Write down exactly the lines of the records below, beginning with the first and ending with the line that includes "cuadrados equipada con un gran elemento".

Start of TASK INPUT

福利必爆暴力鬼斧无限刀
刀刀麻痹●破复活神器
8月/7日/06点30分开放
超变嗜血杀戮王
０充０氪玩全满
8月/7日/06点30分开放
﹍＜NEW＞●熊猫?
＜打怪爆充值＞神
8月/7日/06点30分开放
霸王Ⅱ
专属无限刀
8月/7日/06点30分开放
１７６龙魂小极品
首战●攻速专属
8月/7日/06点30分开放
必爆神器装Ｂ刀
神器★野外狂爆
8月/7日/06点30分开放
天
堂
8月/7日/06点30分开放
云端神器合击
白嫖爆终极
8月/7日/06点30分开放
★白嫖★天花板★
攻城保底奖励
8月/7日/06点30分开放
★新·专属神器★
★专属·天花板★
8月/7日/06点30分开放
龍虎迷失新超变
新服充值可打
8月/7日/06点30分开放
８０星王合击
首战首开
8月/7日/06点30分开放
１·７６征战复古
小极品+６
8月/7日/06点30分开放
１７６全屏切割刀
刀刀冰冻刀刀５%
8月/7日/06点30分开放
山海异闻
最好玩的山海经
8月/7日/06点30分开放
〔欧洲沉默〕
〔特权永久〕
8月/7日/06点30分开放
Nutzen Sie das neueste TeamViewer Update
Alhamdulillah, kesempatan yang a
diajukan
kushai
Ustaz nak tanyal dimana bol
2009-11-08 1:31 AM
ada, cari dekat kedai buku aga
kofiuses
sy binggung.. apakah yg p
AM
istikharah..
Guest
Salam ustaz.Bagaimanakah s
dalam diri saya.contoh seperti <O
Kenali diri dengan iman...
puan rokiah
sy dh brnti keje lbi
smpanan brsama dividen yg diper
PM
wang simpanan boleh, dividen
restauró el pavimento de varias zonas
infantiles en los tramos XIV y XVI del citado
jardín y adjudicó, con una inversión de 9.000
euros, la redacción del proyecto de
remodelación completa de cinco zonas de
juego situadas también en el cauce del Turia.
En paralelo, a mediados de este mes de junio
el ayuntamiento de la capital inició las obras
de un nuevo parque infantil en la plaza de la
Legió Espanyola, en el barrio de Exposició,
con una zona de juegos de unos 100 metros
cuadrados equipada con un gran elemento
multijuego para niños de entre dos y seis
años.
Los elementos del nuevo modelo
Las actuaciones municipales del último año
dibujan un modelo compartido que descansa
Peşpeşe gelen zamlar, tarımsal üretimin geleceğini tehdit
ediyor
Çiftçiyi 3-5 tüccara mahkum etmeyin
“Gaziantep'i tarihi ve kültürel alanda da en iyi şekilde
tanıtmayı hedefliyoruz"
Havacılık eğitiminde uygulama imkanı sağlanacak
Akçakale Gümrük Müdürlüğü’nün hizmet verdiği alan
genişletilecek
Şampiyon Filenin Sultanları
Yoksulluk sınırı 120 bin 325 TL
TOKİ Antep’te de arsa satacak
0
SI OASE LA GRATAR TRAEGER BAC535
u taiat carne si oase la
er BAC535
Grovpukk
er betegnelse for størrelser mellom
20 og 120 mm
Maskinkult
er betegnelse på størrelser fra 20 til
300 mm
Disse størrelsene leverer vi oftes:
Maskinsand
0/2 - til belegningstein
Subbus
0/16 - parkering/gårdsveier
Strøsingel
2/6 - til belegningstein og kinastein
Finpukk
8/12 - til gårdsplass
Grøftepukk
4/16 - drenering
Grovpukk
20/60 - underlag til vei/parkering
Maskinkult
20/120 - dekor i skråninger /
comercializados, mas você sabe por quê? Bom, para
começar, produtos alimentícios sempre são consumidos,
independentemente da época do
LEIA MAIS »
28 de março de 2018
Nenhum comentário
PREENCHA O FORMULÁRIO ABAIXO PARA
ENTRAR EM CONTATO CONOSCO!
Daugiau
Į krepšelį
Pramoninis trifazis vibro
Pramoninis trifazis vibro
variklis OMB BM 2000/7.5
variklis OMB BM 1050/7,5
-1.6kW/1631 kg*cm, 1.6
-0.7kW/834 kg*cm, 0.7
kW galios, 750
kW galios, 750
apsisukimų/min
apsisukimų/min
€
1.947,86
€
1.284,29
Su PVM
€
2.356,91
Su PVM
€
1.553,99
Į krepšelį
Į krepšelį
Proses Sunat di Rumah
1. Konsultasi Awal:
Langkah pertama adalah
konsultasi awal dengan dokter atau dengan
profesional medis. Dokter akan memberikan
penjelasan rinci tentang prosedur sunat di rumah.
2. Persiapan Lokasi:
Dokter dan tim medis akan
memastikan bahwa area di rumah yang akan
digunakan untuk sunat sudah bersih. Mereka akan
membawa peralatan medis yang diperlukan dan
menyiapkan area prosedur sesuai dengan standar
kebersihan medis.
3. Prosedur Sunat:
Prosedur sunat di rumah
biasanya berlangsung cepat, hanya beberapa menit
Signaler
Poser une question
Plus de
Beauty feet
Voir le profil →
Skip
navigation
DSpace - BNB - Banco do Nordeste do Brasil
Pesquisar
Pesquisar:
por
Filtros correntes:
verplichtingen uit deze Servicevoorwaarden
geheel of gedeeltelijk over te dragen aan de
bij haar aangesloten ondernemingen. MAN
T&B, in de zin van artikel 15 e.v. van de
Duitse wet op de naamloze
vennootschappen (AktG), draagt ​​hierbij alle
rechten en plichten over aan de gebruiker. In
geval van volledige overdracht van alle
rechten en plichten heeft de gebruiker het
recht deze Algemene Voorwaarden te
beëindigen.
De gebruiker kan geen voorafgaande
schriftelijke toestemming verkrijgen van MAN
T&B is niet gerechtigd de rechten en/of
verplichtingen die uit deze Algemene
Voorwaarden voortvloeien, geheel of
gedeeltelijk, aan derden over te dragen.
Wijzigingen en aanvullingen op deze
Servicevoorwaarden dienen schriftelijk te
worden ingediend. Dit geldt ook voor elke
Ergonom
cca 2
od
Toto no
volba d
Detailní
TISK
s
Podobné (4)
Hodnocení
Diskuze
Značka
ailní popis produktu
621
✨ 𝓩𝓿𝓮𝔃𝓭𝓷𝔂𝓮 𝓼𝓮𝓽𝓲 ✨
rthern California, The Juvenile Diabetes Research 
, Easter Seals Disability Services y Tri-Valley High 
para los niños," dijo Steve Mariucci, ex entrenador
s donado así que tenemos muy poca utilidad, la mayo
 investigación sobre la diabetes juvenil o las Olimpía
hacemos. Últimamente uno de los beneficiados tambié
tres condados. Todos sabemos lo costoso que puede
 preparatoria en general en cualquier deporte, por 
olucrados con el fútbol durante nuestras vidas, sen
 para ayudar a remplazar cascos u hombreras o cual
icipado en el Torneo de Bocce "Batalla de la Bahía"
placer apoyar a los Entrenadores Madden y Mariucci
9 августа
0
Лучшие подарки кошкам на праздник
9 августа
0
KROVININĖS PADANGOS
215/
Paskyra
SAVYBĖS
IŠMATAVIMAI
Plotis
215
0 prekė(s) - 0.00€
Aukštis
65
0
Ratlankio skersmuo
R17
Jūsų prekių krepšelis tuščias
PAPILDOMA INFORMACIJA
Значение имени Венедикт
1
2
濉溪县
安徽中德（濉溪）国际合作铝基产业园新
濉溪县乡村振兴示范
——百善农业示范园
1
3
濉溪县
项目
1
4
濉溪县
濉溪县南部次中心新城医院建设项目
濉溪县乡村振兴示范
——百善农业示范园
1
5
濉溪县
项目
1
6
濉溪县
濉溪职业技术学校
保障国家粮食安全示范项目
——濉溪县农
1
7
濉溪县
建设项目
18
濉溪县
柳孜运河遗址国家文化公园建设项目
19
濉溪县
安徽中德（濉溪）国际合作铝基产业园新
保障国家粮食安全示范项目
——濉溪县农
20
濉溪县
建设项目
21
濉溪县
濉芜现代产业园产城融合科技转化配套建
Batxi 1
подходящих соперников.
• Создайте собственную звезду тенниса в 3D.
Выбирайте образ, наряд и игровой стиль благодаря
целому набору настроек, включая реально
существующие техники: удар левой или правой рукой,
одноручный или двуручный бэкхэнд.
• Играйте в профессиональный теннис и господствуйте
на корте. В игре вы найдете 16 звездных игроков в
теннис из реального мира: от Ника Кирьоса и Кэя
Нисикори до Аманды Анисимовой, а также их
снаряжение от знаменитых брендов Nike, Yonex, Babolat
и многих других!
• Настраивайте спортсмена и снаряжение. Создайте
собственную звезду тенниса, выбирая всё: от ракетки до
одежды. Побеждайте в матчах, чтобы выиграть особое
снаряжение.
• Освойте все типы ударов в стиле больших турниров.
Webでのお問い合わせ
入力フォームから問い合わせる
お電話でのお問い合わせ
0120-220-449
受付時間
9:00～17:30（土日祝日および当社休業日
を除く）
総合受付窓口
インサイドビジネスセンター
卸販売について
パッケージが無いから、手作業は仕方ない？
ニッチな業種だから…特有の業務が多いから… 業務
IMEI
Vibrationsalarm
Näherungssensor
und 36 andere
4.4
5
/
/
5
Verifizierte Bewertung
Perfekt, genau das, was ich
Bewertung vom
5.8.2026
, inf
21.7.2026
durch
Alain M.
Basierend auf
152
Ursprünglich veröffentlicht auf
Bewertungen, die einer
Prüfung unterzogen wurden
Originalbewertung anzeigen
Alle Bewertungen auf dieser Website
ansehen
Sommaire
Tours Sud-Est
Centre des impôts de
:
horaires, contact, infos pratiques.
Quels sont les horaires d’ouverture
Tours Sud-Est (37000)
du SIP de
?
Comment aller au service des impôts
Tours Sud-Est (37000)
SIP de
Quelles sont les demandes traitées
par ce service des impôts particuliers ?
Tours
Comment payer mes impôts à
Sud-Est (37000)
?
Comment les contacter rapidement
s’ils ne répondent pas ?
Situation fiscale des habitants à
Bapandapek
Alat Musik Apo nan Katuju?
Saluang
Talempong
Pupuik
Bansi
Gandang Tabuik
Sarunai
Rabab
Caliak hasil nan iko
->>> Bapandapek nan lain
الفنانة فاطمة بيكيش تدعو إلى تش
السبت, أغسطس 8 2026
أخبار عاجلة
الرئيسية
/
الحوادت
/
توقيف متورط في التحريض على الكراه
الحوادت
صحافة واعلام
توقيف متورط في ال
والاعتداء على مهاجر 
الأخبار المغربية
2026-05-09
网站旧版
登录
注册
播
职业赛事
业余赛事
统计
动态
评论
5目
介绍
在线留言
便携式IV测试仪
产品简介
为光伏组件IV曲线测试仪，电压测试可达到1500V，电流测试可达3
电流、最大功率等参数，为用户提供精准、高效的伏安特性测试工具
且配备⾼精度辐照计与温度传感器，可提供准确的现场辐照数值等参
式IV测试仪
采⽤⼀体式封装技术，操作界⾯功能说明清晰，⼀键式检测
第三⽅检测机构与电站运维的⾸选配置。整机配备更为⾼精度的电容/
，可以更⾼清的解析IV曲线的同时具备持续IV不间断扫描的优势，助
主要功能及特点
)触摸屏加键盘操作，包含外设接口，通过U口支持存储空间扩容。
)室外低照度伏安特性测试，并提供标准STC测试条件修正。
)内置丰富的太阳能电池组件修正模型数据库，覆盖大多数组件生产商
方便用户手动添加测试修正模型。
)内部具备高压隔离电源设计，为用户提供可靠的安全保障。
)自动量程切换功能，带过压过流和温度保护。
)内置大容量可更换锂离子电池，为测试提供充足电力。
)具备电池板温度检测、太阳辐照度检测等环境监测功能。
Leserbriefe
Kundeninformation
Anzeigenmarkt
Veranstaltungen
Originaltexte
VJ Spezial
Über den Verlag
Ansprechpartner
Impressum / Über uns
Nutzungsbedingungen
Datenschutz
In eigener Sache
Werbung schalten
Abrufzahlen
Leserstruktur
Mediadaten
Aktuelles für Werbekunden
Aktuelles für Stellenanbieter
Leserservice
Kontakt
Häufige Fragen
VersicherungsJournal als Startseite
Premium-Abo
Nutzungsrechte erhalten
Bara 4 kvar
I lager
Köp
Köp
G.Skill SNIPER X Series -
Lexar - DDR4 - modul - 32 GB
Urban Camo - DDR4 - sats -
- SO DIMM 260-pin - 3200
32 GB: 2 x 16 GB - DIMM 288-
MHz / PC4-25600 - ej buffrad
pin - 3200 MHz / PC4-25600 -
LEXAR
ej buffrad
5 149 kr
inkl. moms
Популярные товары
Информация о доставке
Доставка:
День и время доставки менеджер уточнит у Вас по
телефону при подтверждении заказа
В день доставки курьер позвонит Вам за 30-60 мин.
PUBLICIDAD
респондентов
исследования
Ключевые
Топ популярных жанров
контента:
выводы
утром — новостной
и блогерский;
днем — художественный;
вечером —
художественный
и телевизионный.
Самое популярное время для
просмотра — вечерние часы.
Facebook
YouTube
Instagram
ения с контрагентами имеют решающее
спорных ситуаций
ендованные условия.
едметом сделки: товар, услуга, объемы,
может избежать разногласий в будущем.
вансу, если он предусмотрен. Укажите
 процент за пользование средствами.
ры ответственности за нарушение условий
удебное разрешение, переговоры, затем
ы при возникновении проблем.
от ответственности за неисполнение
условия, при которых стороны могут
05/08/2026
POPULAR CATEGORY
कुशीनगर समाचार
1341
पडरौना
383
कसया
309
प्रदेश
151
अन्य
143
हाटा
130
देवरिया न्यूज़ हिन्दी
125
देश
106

End of TASK INPUT

→ **RESPONSE AREA**:
福利必爆暴力鬼斧无限刀
刀刀麻痹●破复活神器
8月/7日/06点30分开放
超变嗜血杀戮王
０充０氪玩全满
8月/7日/06点30分开放
﹍＜NEW＞●熊猫?
＜打怪爆充值＞神
8月/7日/06点30分开放
霸王Ⅱ
专属无限刀
8月/7日/06点30分开放
１７６龙魂小极品
首战●攻速专属
8月/7日/06点30分开放
必爆神器装Ｂ刀
神器★野外狂爆
8月/7日/06点30分开放
天
堂
8月/7日/06点30分开放
云端神器合击
白嫖爆终极
8月/7日/06点30分开放
★白嫖★天花板★
攻城保底奖励
8月/7日/06点30分开放
★新·专属神器★
★专属·天花板★
8月/7日/06点30分开放
龍虎迷失新超变
新服充值可打
8月/7日/06点30分开放
８０星王合击
首战首开
8月/7日/06点30分开放
１·７６征战复古
小极品+６
8月/7日/06点30分开放
１７６全屏切割刀
刀刀冰冻刀刀５%
8月/7日/06点30分开放
山海异闻
最好玩的山海经
8月/7日/06点30分开放
〔欧洲沉默〕
〔特权永久〕
8月/7日/06点30分开放
Nutzen Sie das neueste TeamViewer Update
Alhamdulillah, kesempatan yang a
diajukan
kushai
Ustaz nak tanyal dimana bol
2009-11-08 1:31 AM
ada, cari dekat kedai buku aga
kofiuses
sy binggung.. apakah yg p
AM
istikharah..
Guest
Salam ustaz.Bagaimanakah s
dalam diri saya.contoh seperti <O
Kenali diri dengan iman...
puan rokiah
sy dh brnti keje lbi
smpanan brsama dividen yg diper
PM
wang simpanan boleh, dividen
restauró el pavimento de varias zonas
infantiles en los tramos XIV y XVI del citado
jardín y adjudicó, con una inversión de 9.000
euros, la redacción del proyecto de
remodelación completa de cinco zonas de
juego situadas también en el cauce del Turia.
En paralelo, a mediados de este mes de junio
el ayuntamiento de la capital inició las obras
de un nuevo parque infantil en la plaza de la
Legió Espanyola, en el barrio de Exposició,
con una zona de juegos de unos 100 metros
cuadrados equipada con un gran elemento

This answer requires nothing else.